# AUFGABENBESCHREIBUNG
Nenne bitte die Stadt, die im Reisebericht unten nach der kurzfristigen Routenänderung als Ziel festgelegt wurde.

# TEXTAUSZUG
Montag, 14. März 2011

Argentiniens schönste Seite



Argentinier feiern ihre Volkshelden.
Dieses Denkmal ist Martin
Miguel Güemes
gewidmet, der gegen Spanien
 um Argentiniens
Unabhängigkeit gekämpft
 hat. 
Die Straßen von Salta.
Sehr viel gepflegter als zum
Beispiel die von Buenos Aires.
Eigentlich hatten wir ganz andere Pläne. Eigentlich wollten wir in Paraguay abhängen; für eine Woche durchpusten und Kraft schöpfen für die letzten vier, wahrscheinlich recht anstrengenden Wochen in Südamerika. Nun hat sich unsere Bleibe dort aber als Vollflop erwiesen. Und auch sonst hatten wir in Paraguay ein bisschen Pech - siehe Doreens Blogeintrag. Soweit es mich betrifft, hatte ich auch einfach keine Lust mehr auf schäbige Unterkünfte und dreckige Straßen. Und so haben wir eine kurzfristige Routenänderung beschlossen. Statt über Paraguay nach Bolivien zu reisen, sind wir wieder zurück nach Argentinien. Salta sollte das Ziel sein. Wir hatten vorher ein bis vier Reisende getroffen, die mit glänzenden Augen von dieser Stadt im Norden Argentinien erzählt hatten. Na, mal sehen.

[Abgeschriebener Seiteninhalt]

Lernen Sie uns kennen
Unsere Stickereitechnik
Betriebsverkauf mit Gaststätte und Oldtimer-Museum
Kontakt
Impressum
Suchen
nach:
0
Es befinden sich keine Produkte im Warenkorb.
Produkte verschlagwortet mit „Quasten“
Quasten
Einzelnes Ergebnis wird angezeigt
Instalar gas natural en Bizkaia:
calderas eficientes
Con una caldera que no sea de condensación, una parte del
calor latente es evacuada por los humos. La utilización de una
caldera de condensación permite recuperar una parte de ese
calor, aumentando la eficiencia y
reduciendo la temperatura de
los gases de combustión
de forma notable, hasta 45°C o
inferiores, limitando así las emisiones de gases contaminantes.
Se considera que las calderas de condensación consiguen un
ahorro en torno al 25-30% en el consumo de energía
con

# ANTWORTFELD
Salta, eine Stadt im Norden Argentiniens.